RMR’s maintenance mode is a way to disable one leg (a storage node) of an RMR pool for IOs. Once in maintenance mode, the RMR client on the compute client side makes sure not to send IOs to that storage node. However, it may exchange mgmt messages.

Maintenance mode is applied to an entire leg of the RMR pool (RAID leg). This means that from the client side, the RMR client pool session goes into maintenance mode, which is reflected in its state. In addition, the storage node connected to that pool session also goes into maintenance mode. Apart from the maintenance mode status, the actual states of both the RMR client pool session and the storage node are also affected. This is done to enforce restrictions like “No IO should be sent”.
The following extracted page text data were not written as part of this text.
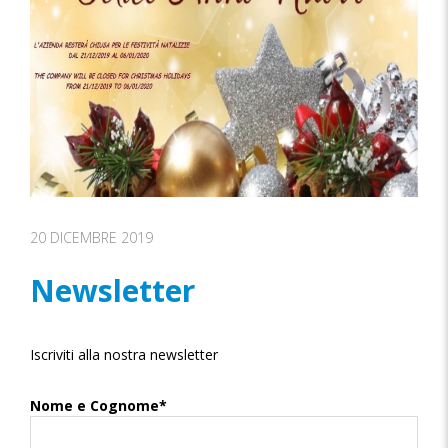
20 DICEMBRE 2019
Newsletter
Iscriviti alla nostra newsletter
Nome e Cognome*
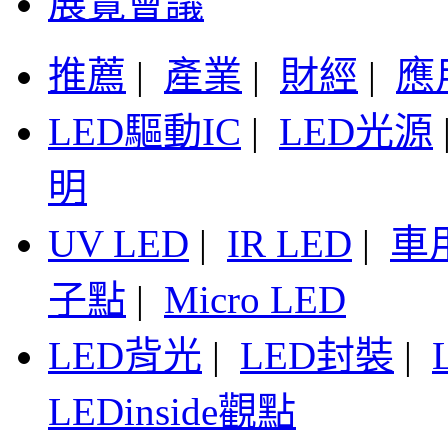
展覽會議
推薦
|
產業
|
財經
|
應
LED驅動IC
|
LED光源
明
UV LED
|
IR LED
|
車
子點
|
Micro LED
LED背光
|
LED封裝
|
LEDinside觀點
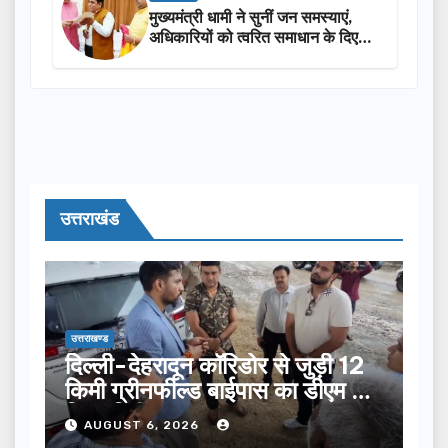
मुख्यमंत्री धामी ने सुनीं जन समस्याएं,
अधिकारियों को त्वरित समाधान के दिए
निर्देश
उत्तराखंड
उत्तराखण्ड
दिल्ली-देहरादून कॉरिडोर से जुड़ी 12
किमी ग्रीनफील्ड बाईपास का डीएम ने
किया निरीक्षण…
AUGUST 6, 2026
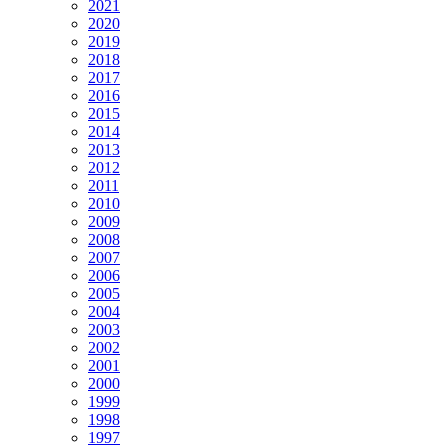
2021
2020
2019
2018
2017
2016
2015
2014
2013
2012
2011
2010
2009
2008
2007
2006
2005
2004
2003
2002
2001
2000
1999
1998
1997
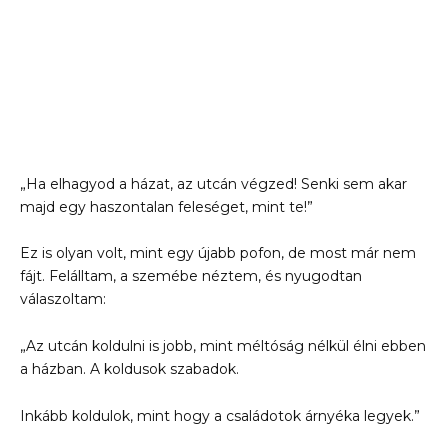
„Ha elhagyod a házat, az utcán végzed! Senki sem akar
majd egy haszontalan feleséget, mint te!”
Ez is olyan volt, mint egy újabb pofon, de most már nem
fájt. Felálltam, a szemébe néztem, és nyugodtan
válaszoltam:
„Az utcán koldulni is jobb, mint méltóság nélkül élni ebben
a házban. A koldusok szabadok.
Inkább koldulok, mint hogy a családotok árnyéka legyek.”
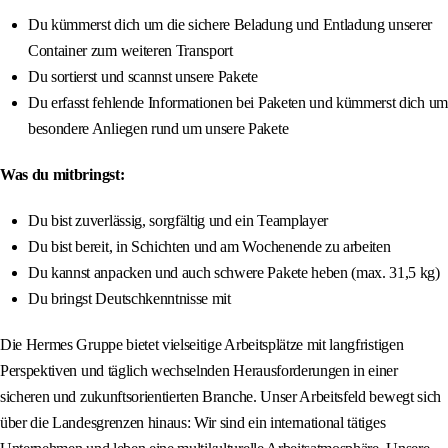
Du kümmerst dich um die sichere Beladung und Entladung unserer
Container zum weiteren Transport
Du sortierst und scannst unsere Pakete
Du erfasst fehlende Informationen bei Paketen und kümmerst dich um
besondere Anliegen rund um unsere Pakete
Was du mitbringst:
Du bist zuverlässig, sorgfältig und ein Teamplayer
Du bist bereit, in Schichten und am Wochenende zu arbeiten
Du kannst anpacken und auch schwere Pakete heben (max. 31,5 kg)
Du bringst Deutschkenntnisse mit
Die Hermes Gruppe bietet vielseitige Arbeitsplätze mit langfristigen
Perspektiven und täglich wechselnden Herausforderungen in einer
sicheren und zukunftsorientierten Branche. Unser Arbeitsfeld bewegt sich
über die Landesgrenzen hinaus: Wir sind ein international tätiges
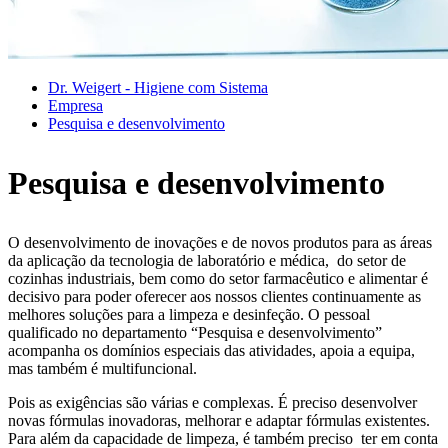
Dr. Weigert - Higiene com Sistema
Empresa
Pesquisa e desenvolvimento
Pesquisa e desenvolvimento
O desenvolvimento de inovações e de novos produtos para as áreas
da aplicação da tecnologia de laboratório e médica, do setor de
cozinhas industriais, bem como do setor farmacêutico e alimentar é
decisivo para poder oferecer aos nossos clientes continuamente as
melhores soluções para a limpeza e desinfeção. O pessoal
qualificado no departamento “Pesquisa e desenvolvimento”
acompanha os domínios especiais das atividades, apoia a equipa,
mas também é multifuncional.
Pois as exigências são várias e complexas. É preciso desenvolver
novas fórmulas inovadoras, melhorar e adaptar fórmulas existentes.
Para além da capacidade de limpeza, é também preciso ter em conta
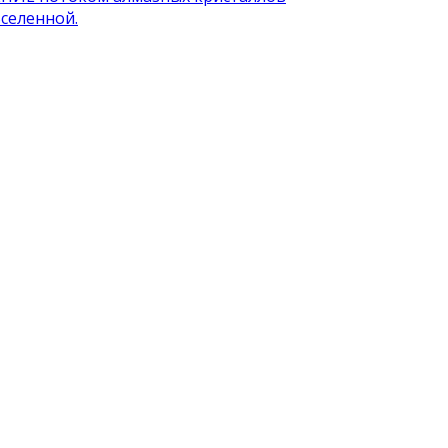
селенной.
The RMR client pool session goes into RECONNECTING state to indicate that the network is fine but a map_update is required before IOs can be serviced. This type of RMR client pool session state overloading is also used when a backend device failure occurs.
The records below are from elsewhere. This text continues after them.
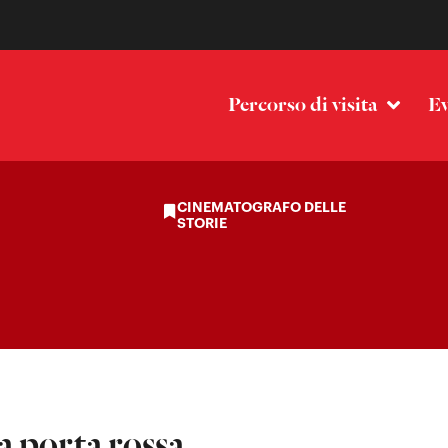
Percorso di visita
Ev
CINEMATOGRAFO DELLE
STORIE
a porta rossa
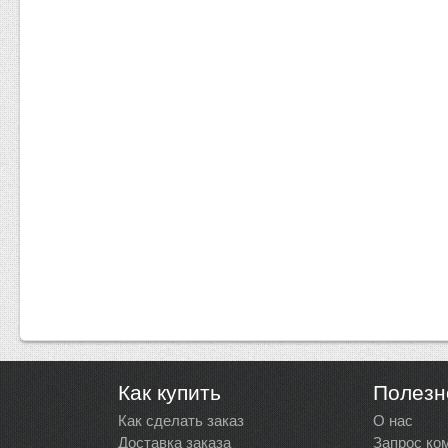
Как купить
Полезн
Как сделать заказ
О нас
Доставка заказа
Запрос ко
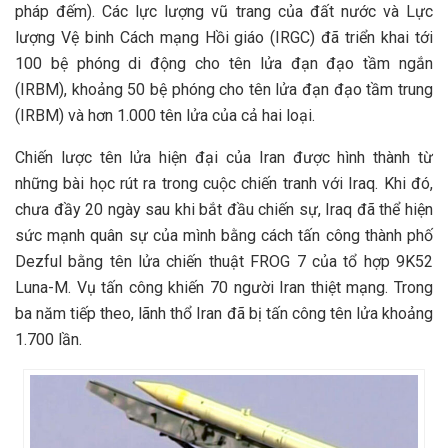
pháp đếm). Các lực lượng vũ trang của đất nước và Lực
lượng Vệ binh Cách mạng Hồi giáo (IRGC) đã triển khai tới
100 bệ phóng di động cho tên lửa đạn đạo tầm ngắn
(IRBM), khoảng 50 bệ phóng cho tên lửa đạn đạo tầm trung
(IRBM) và hơn 1.000 tên lửa của cả hai loại.
Chiến lược tên lửa hiện đại của Iran được hình thành từ
những bài học rút ra trong cuộc chiến tranh với Iraq. Khi đó,
chưa đầy 20 ngày sau khi bắt đầu chiến sự, Iraq đã thể hiện
sức mạnh quân sự của mình bằng cách tấn công thành phố
Dezful bằng tên lửa chiến thuật FROG 7 của tổ hợp 9K52
Luna-M. Vụ tấn công khiến 70 người Iran thiệt mạng. Trong
ba năm tiếp theo, lãnh thổ Iran đã bị tấn công tên lửa khoảng
1.700 lần.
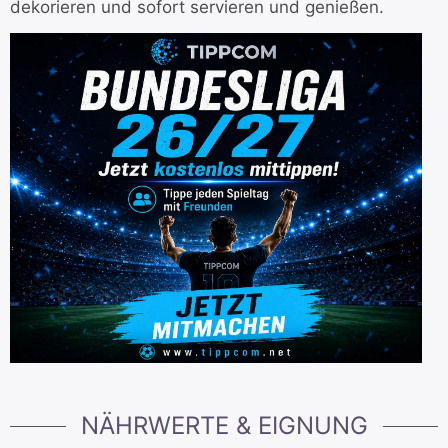
dekorieren und sofort servieren und genießen.
NÄHRWERTE & EIGNUNG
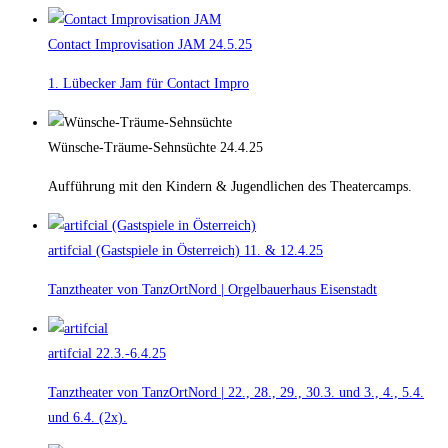
Contact Improvisation JAM
24.5.25
1. Lübecker Jam für Contact Impro
Wünsche-Träume-Sehnsüchte
24.4.25
Aufführung mit den Kindern & Jugendlichen des Theatercamps.
artifcial (Gastspiele in Österreich)
11. & 12.4.25
Tanztheater von TanzOrtNord | Orgelbauerhaus Eisenstadt
artifcial
22.3.-6.4.25
Tanztheater von TanzOrtNord | 22., 28., 29., 30.3. und 3., 4., 5.4.
und 6.4. (2x).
The storage node goes into “NO IO” state, to denote that IOs cannot be serviced.

During maintenance mode,

  • No IOs are sent to that storage node.
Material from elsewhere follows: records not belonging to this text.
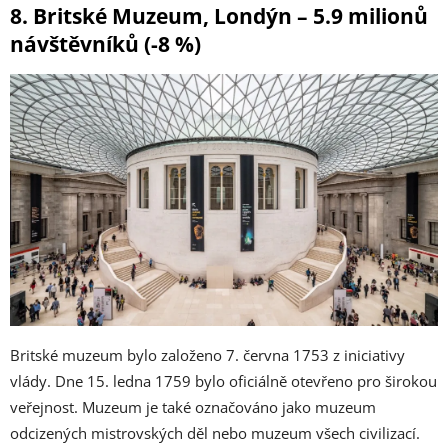
8. Britské Muzeum, Londýn – 5.9 milionů
návštěvníků (-8 %)
Britské muzeum bylo založeno 7. června 1753 z iniciativy
vlády. Dne 15. ledna 1759 bylo oficiálně otevřeno pro širokou
veřejnost. Muzeum je také označováno jako muzeum
odcizených mistrovských děl nebo muzeum všech civilizací.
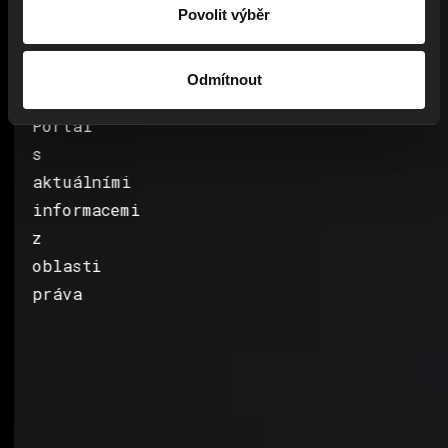
Povolit výběr
Odmítnout
Portál
s
aktuálními
informacemi
z
oblasti
práva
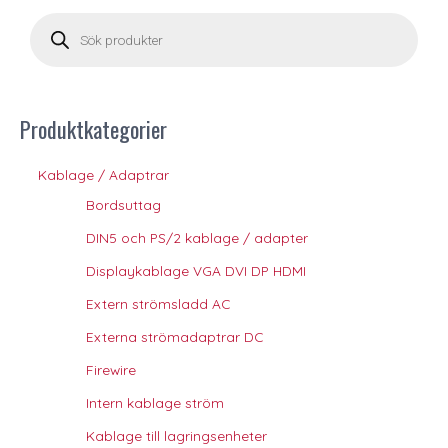
P
r
o
d
u
c
t
s
s
Produktkategorier
e
a
r
c
Kablage / Adaptrar
h
Bordsuttag
DIN5 och PS/2 kablage / adapter
Displaykablage VGA DVI DP HDMI
Extern strömsladd AC
Externa strömadaptrar DC
Firewire
Intern kablage ström
Kablage till lagringsenheter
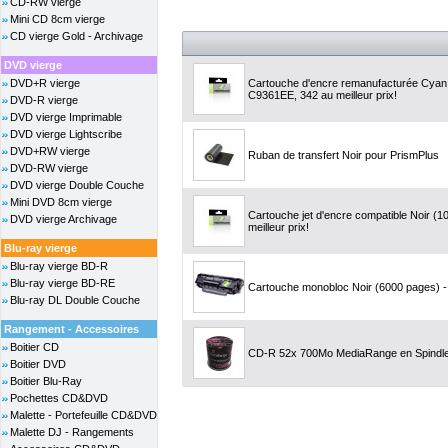
CD-RW vierge
Mini CD 8cm vierge
CD vierge Gold - Archivage
DVD vierge
DVD+R vierge
Cartouche d'encre remanufacturée Cyan,
C9361EE, 342 au meilleur prix!
DVD-R vierge
DVD vierge Imprimable
DVD vierge Lightscribe
DVD+RW vierge
Ruban de transfert Noir pour PrismPlus
DVD-RW vierge
DVD vierge Double Couche
Mini DVD 8cm vierge
Cartouche jet d'encre compatible Noir (
DVD vierge Archivage
meilleur prix!
Blu-ray vierge
Blu-ray vierge BD-R
Blu-ray vierge BD-RE
Cartouche monobloc Noir (6000 pages) - 
Blu-ray DL Double Couche
Rangement - Accessoires
Boitier CD
CD-R 52x 700Mo MediaRange en Spindle
Boitier DVD
Boitier Blu-Ray
Pochettes CD&DVD
Malette - Portefeuille CD&DVD
Malette DJ - Rangements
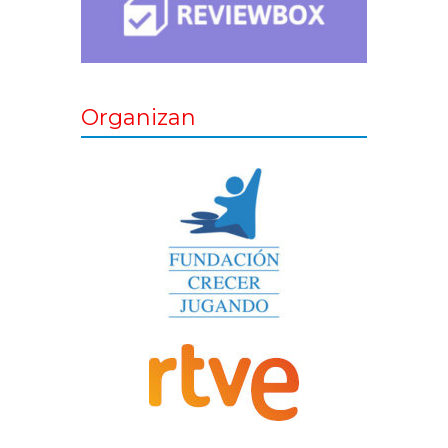
Organizan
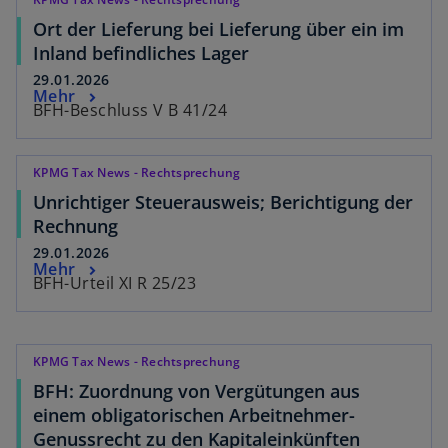
Ort der Lieferung bei Lieferung über ein im
Inland befindliches Lager
29.01.2026
Mehr
BFH-Beschluss V B 41/24
KPMG Tax News - Rechtsprechung
Unrichtiger Steuerausweis; Berichtigung der
Rechnung
29.01.2026
Mehr
BFH-Urteil XI R 25/23
KPMG Tax News - Rechtsprechung
BFH: Zuordnung von Vergütungen aus
einem obligatorischen Arbeitnehmer-
Genussrecht zu den Kapitaleinkünften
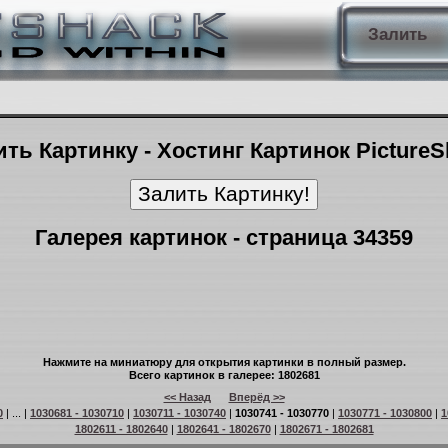
Залить
ть Картинку - Хостинг Картинок Picture
Галерея картинок - страница 34359
Нажмите на миниатюру для открытия картинки в полный размер.
Всего картинок в галерее: 1802681
<< Назад
Вперёд >>
0
| ... |
1030681 - 1030710
|
1030711 - 1030740
|
1030741 - 1030770
|
1030771 - 1030800
|
1
1802611 - 1802640
|
1802641 - 1802670
|
1802671 - 1802681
  • Operations like map_update are not allowed.

  • Mgmt messages are allowed and may be exchanged internally.

Since it is guaranteed that no IOs are sent to the storage node, no IOs are sent down to the backend device. This creates a safe window to perform operations like removing or replacing the backend disks.

The RMR server pool on the storage node can also be worked upon once in maintenance mode. Operations like removing and reconnecting sync sessions, deleting and recreating the RMR client sync pool, can be performed. A complete reboot and recreation of the RMR server node is also possible.

How to set and unset maintenance mode

To set a leg into maintenance mode, do the following.

$ echo '0' > /sys/devices/virtual/rmr-client/pools/<pool_name>/sessions/<session_name>/enable

To bring a leg out of maintenance mode, do the following.

$ echo '1' > /sys/devices/virtual/rmr-client/pools/<pool_name>/sessions/<session_name>/enable

Checking maintenance mode

To check if an RMR client pool session is in maintenance mode, do the following:

$ cat /sys/class/rmr-client/pools/test_pool/sessions/psrv0@stg-rmr0/state
reconnecting
Maintenance mode: 1

To check if a storage node is in maintenance mode, do the following:

$ cat /sys/class/rmr-server/pools/test_pool/state
no_io
Maintenance mode: 1

What happens in maintenance mode

When a storage node is in maintenance mode, it means that it will be missing IOs during that period. It has different consequences for read and write IOs in this case.

For Read IOs, since one leg of RAID is missing, the performance would drop.

For write IOs, since the storage node is missing them, they need to be tracked in the form of dirty map entries. This tracking happens at both the compute client and the other active (NORMAL state) storage nodes. When the user unsets maintenance mode for that storage node, RMR first performs a map_update internally so that the storage node learns which write IOs it missed and which chunks are dirty for its backend device.

While putting a storage node in maintenance mode, to make sure that all the storage nodes and the compute client have a consistent picture (in terms of which IOs are sent), IOs are frozen for a short while on the compute client side. This makes sure that the state of the session and the storage node is consistent among all the IOs and the other sessions.